When a file carries Content Credentials(a C2PA manifest), we read and cryptographically verify it directly in the browser. A valid manifest — who signed it, when, and whether AI generation was declared — is stronger evidence than any forensic heuristic, so when it is present it leads the verdict. Absence is not suspicious on its own: most files simply don't carry credentials yet, and we fall back to the forensic signals above. We never fabricate provenance.

Watermark detection

Our detectors can also scan for embedded watermarks: a statistical green-list mark in text, a DCT-domain mark in images, echo-hiding in audio, and a temporal mark in video. These demonstrate the watermarking technique end-to-end — you can embed one in the playground, then detect it. Production schemes from model vendors, such as Google's SynthID, require the issuer's keys, so we do not claim to detect those.
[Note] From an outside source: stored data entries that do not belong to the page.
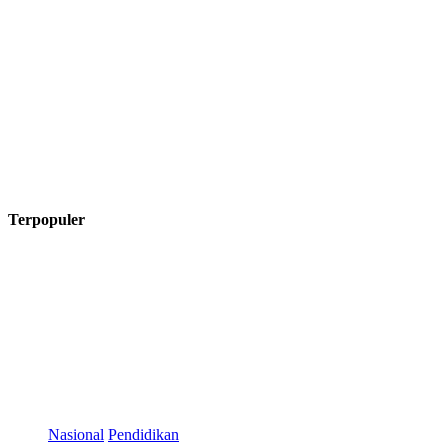
Terpopuler
Nasional
Pendidikan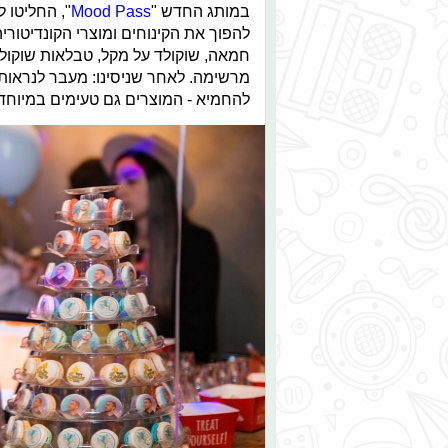
במותג החדש "
Mood Pass
", החליטו 
להפוך את הקינוחים ומוצרי הקונדיטור
חמאה, שוקולד על מקל, טבלאות שוקולד 
מרשימה. לאחר שניסינו: מעבר לנראו
להחמיא - המוצרים גם טעימים במיוחד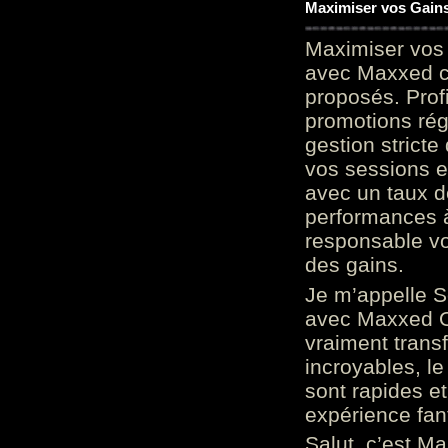
Maximiser vos Gains
Maximiser vos 
avec Maxxed c
proposés. Prof
promotions rég
gestion stricte
vos sessions e
avec un taux d
performances à
responsable vo
des gains.
Je m’appelle S
avec Maxxed On
vraiment trans
incroyables, le 
sont rapides et
expérience fan
Salut, c’est Ma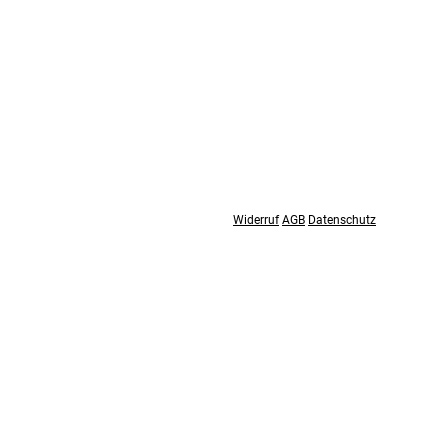
Widerruf
AGB
Datenschutz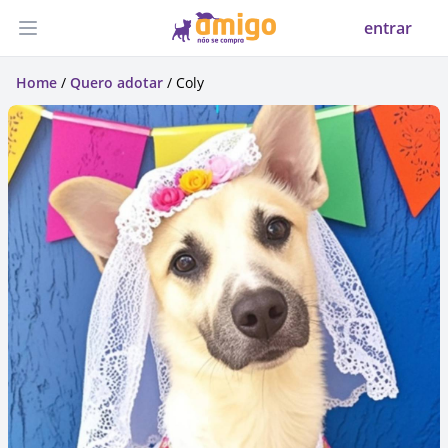
entrar
Abrir menu
Home
/
Quero adotar
/ Coly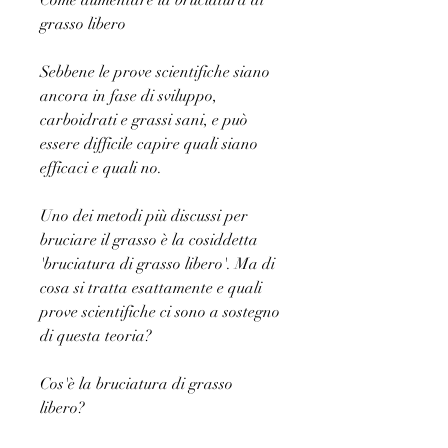
Come aumentare la bruciatura di 
grasso libero
Sebbene le prove scientifiche siano 
ancora in fase di sviluppo, 
carboidrati e grassi sani, e può 
essere difficile capire quali siano 
efficaci e quali no.
Uno dei metodi più discussi per 
bruciare il grasso è la cosiddetta 
'bruciatura di grasso libero'. Ma di 
cosa si tratta esattamente e quali 
prove scientifiche ci sono a sostegno 
di questa teoria?
Cos'è la bruciatura di grasso 
libero?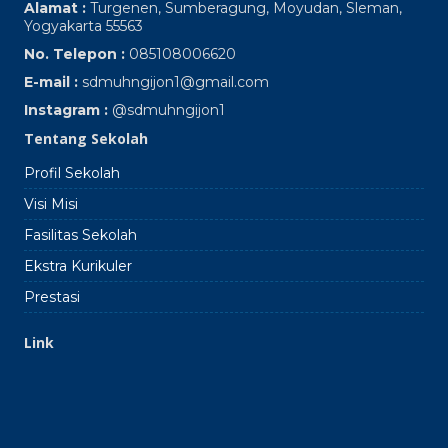
Alamat :
Turgenen, Sumberagung, Moyudan, Sleman,
Yogyakarta 55563
No. Telepon :
085108006620
E-mail :
sdmuhngijon1@gmail.com
Instagram :
@sdmuhngijon1
Tentang Sekolah
Profil Sekolah
Visi Misi
Fasilitas Sekolah
Ekstra Kurikuler
Prestasi
Link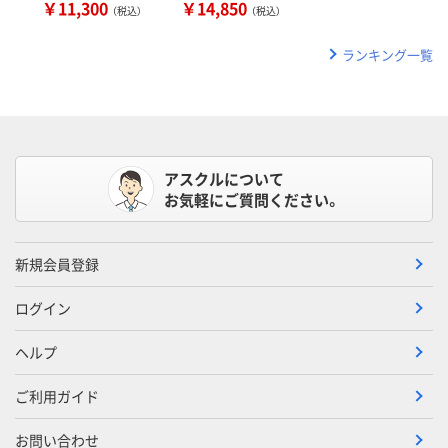
￥11,300
￥14,850
（税込）
（税込）
ランキング一覧
アスクルについて
お気軽にご質問ください。
新規会員登録
ログイン
ヘルプ
ご利用ガイド
お問い合わせ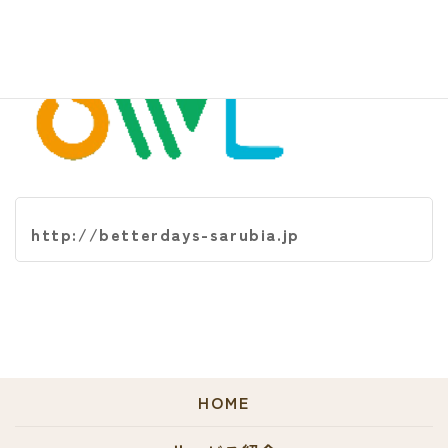
http://betterdays-sarubia.jp
HOME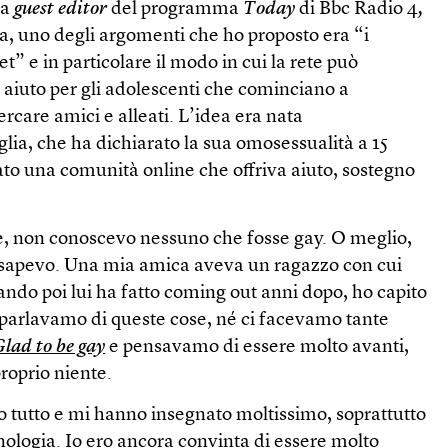
ta
guest editor
del programma
Today
di Bbc Radio 4
,
fa, uno degli argomenti che ho proposto era “i
et” e in particolare il modo in cui la rete può
 aiuto per gli adolescenti che cominciano a
ercare amici e alleati. L’idea era nata
glia, che ha dichiarato la sua omosessualità a 15
ato una comunità online che offriva aiuto, sostegno
, non conoscevo nessuno che fosse gay. O meglio,
 sapevo. Una mia amica aveva un ragazzo con cui
uando poi lui ha fatto coming out anni dopo, ho capito
n parlavamo di queste cose, né ci facevamo tante
Glad to be gay
e pensavamo di essere molto avanti,
oprio niente.
nno tutto e mi hanno insegnato moltissimo, soprattutto
inologia. Io ero ancora convinta di essere molto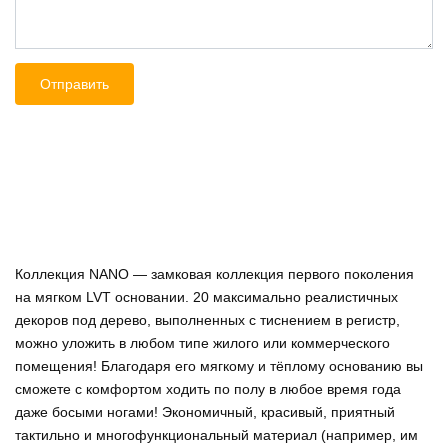
Коллекция NANO — замковая коллекция первого поколения
на мягком LVT основании. 20 максимально реалистичных
декоров под дерево, выполненных с тиснением в регистр,
можно уложить в любом типе жилого или коммерческого
помещения! Благодаря его мягкому и тёплому основанию вы
сможете с комфортом ходить по полу в любое время года
даже босыми ногами! Экономичный, красивый, приятный
тактильно и многофункциональный материал (например, им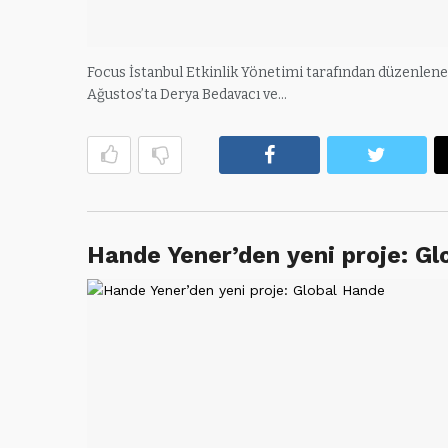
Focus İstanbul Etkinlik Yönetimi tarafından düzenlenen v
Ağustos’ta Derya Bedavacı ve…
Facebook
Twitte
Hande Yener’den yeni proje: G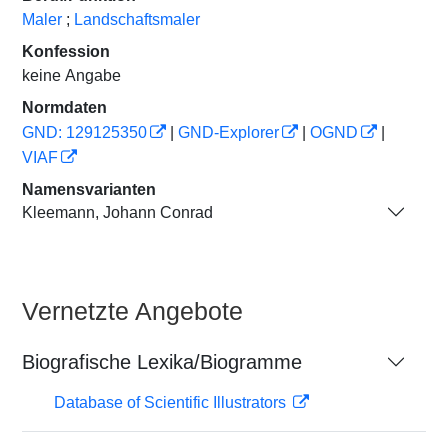
Maler
;
Landschaftsmaler
Konfession
keine Angabe
Normdaten
GND: 129125350
|
GND-Explorer
|
OGND
|
VIAF
Namensvarianten
Kleemann, Johann Conrad
Vernetzte Angebote
Biografische Lexika/Biogramme
Database of Scientific Illustrators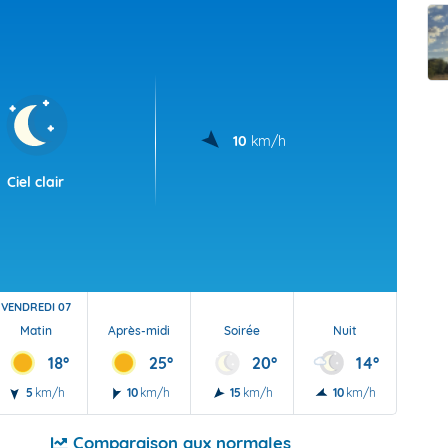
t Futuna
oid
10
km/h
Ciel clair
VENDREDI 07
Matin
Après-midi
Soirée
Nuit
18°
25°
20°
14°
5
km/h
10
km/h
15
km/h
10
km/h
Comparaison aux normales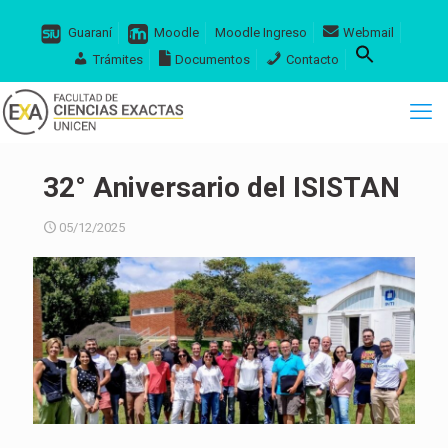
Guaraní
Moodle
Moodle Ingreso
Webmail
Trámites
Documentos
Contacto
32° Aniversario del ISISTAN
05/12/2025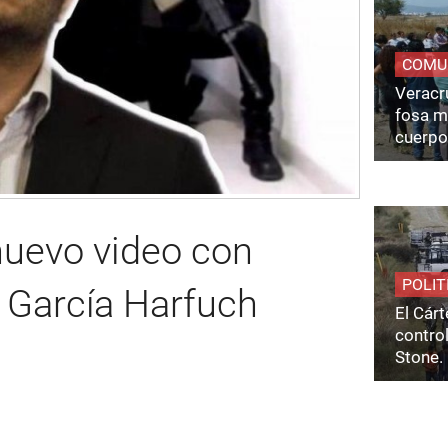
COMU
Veracru
fosa m
cuerpo
uevo video con
POLIT
García Harfuch
El Cárt
control
Stone.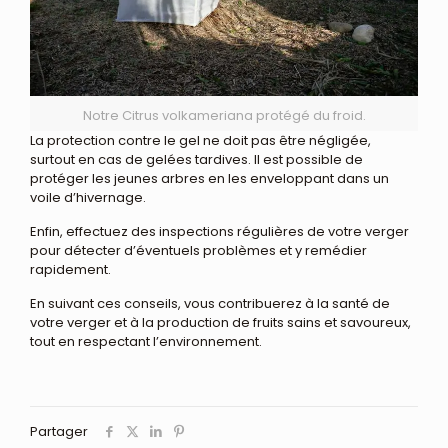
Notre Citrus volkameriana protégé du froid.
La protection contre le gel ne doit pas être négligée,
surtout en cas de gelées tardives. Il est possible de
protéger les jeunes arbres en les enveloppant dans un
voile d’hivernage.
Enfin, effectuez des inspections régulières de votre verger
pour détecter d’éventuels problèmes et y remédier
rapidement.
En suivant ces conseils, vous contribuerez à la santé de
votre verger et à la production de fruits sains et savoureux,
tout en respectant l’environnement.
Partager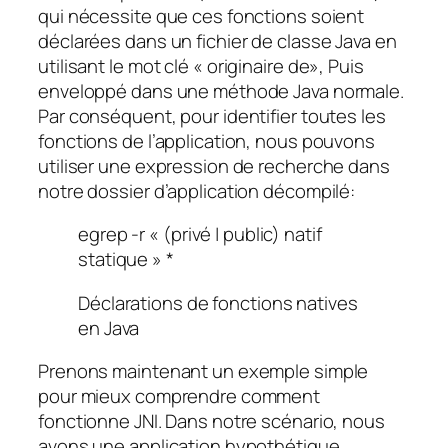
qui nécessite que ces fonctions soient
déclarées dans un fichier de classe Java en
utilisant le mot clé «
originaire de
», Puis
enveloppé dans une méthode Java normale.
Par conséquent, pour identifier toutes les
fonctions de l’application, nous pouvons
utiliser une expression de recherche dans
notre dossier d’application décompilé:
egrep -r « (privé | public) natif
statique » *
Déclarations de fonctions natives
en Java
Prenons maintenant un exemple simple
pour mieux comprendre comment
fonctionne JNI. Dans notre scénario, nous
avons une application hypothétique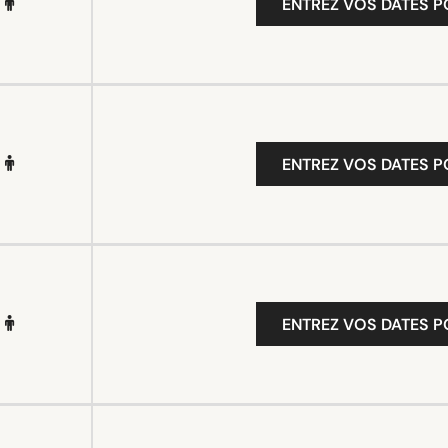
ENTREZ VOS DATES P
ENTREZ VOS DATES P
ENTREZ VOS DATES P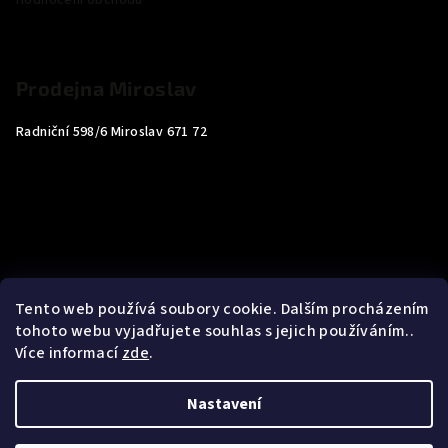
Hodnocení obchodu
Prodejna Miroslav
Radniční 598/6 Miroslav 671 72
Tento web používá soubory cookie. Dalším procházením
tohoto webu vyjadřujete souhlas s jejich používáním..
Více informací
zde
.
Nastavení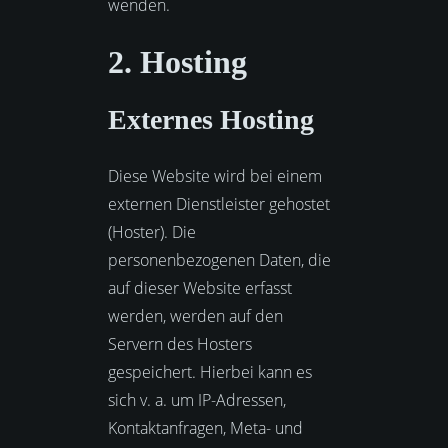
wenden.
2. Hosting
Externes Hosting
Diese Website wird bei einem
externen Dienstleister gehostet
(Hoster). Die
personenbezogenen Daten, die
auf dieser Website erfasst
werden, werden auf den
Servern des Hosters
gespeichert. Hierbei kann es
sich v. a. um IP-Adressen,
Kontaktanfragen, Meta- und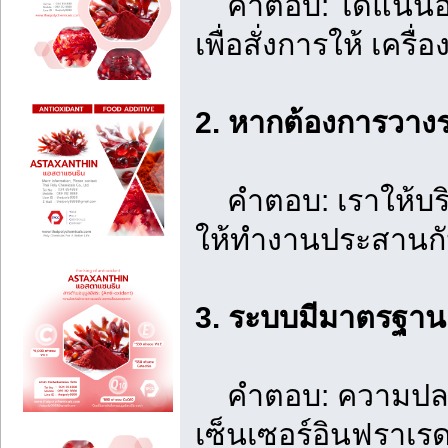
คำตอบ: ได้แน่นอนค
เพื่อสั่งการให้ เคร
2. หากต้องการวาง
คำตอบ: เราให้บริก
ให้ทำงานประสานกั
3. ระบบมีมาตรฐาน
คำตอบ: ความปลอดภัย
เซ็นเซอร์อินฟราเร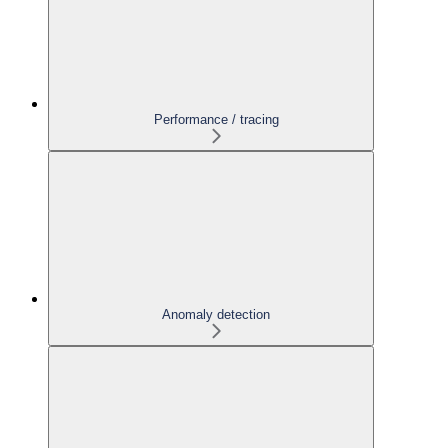
Performance / tracing
Anomaly detection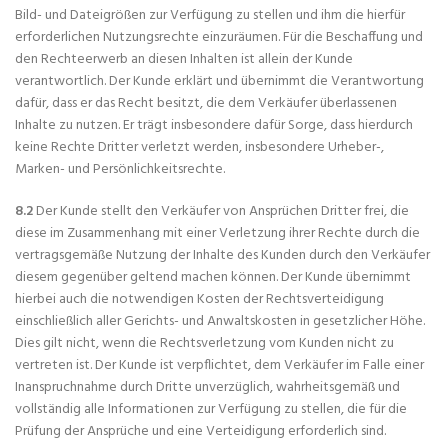
Bild- und Dateigrößen zur Verfügung zu stellen und ihm die hierfür
erforderlichen Nutzungsrechte einzuräumen. Für die Beschaffung und
den Rechteerwerb an diesen Inhalten ist allein der Kunde
verantwortlich. Der Kunde erklärt und übernimmt die Verantwortung
dafür, dass er das Recht besitzt, die dem Verkäufer überlassenen
Inhalte zu nutzen. Er trägt insbesondere dafür Sorge, dass hierdurch
keine Rechte Dritter verletzt werden, insbesondere Urheber-,
Marken- und Persönlichkeitsrechte.
8.2
Der Kunde stellt den Verkäufer von Ansprüchen Dritter frei, die
diese im Zusammenhang mit einer Verletzung ihrer Rechte durch die
vertragsgemäße Nutzung der Inhalte des Kunden durch den Verkäufer
diesem gegenüber geltend machen können. Der Kunde übernimmt
hierbei auch die notwendigen Kosten der Rechtsverteidigung
einschließlich aller Gerichts- und Anwaltskosten in gesetzlicher Höhe.
Dies gilt nicht, wenn die Rechtsverletzung vom Kunden nicht zu
vertreten ist. Der Kunde ist verpflichtet, dem Verkäufer im Falle einer
Inanspruchnahme durch Dritte unverzüglich, wahrheitsgemäß und
vollständig alle Informationen zur Verfügung zu stellen, die für die
Prüfung der Ansprüche und eine Verteidigung erforderlich sind.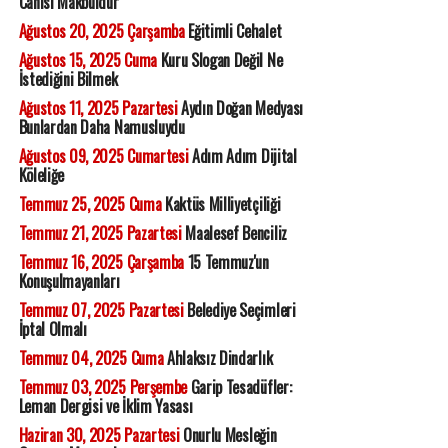
Canisi Makbuldur
Ağustos 20, 2025 Çarşamba
Eğitimli Cehalet
Ağustos 15, 2025 Cuma
Kuru Slogan Değil Ne
İstediğini Bilmek
Ağustos 11, 2025 Pazartesi
Aydın Doğan Medyası
Bunlardan Daha Namusluydu
Ağustos 09, 2025 Cumartesi
Adım Adım Dijital
Köleliğe
Temmuz 25, 2025 Cuma
Kaktüs Milliyetçiliği
Temmuz 21, 2025 Pazartesi
Maalesef Benciliz
Temmuz 16, 2025 Çarşamba
15 Temmuz'un
Konuşulmayanları
Temmuz 07, 2025 Pazartesi
Belediye Seçimleri
İptal Olmalı
Temmuz 04, 2025 Cuma
Ahlaksız Dindarlık
Temmuz 03, 2025 Perşembe
Garip Tesadüfler:
Leman Dergisi ve İklim Yasası
Haziran 30, 2025 Pazartesi
Onurlu Mesleğin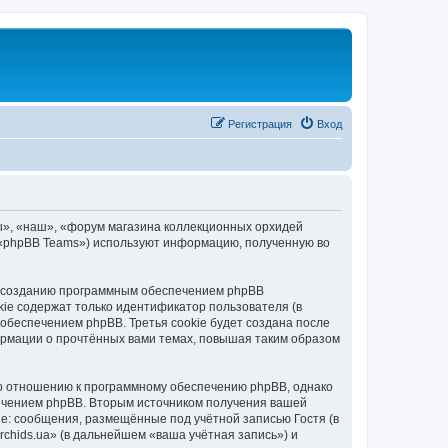
Регистрация
Вход
ы», «наш», «форум магазина коллекционных орхидей
», «phpBB Teams») используют информацию, полученную во
 к созданию программным обеспечением phpBB
kie содержат только идентификатор пользователя (в
обеспечением phpBB. Третья cookie будет создана после
ормации о прочтённых вами темах, повышая таким образом
по отношению к программному обеспечению phpBB, однако
печением phpBB. Вторым источником получения вашей
е: сообщения, размещённые под учётной записью Гостя (в
hids.ua» (в дальнейшем «ваша учётная запись») и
What this can — and can't — tell you

  • No detector — ours included — reliably beats careful adversarial editing or the newest generators. We don't publish a single headline accuracy number because it would be misleading across the range of real-world inputs.
  • Short inputs carry less signal. A two-sentence paragraph or a three-second clip can't be scored with confidence, and the result says so rather than guessing.
  • A verdict is evidence, not proof. False positives have caused real harm — students wrongly accused, photographers wrongly flagged. Treat every result as the start of a closer look, not the end of one.
  • Nothing is uploaded for the in-browser checks. Your text, images, audio, and video are decoded and analyzed locally on your device.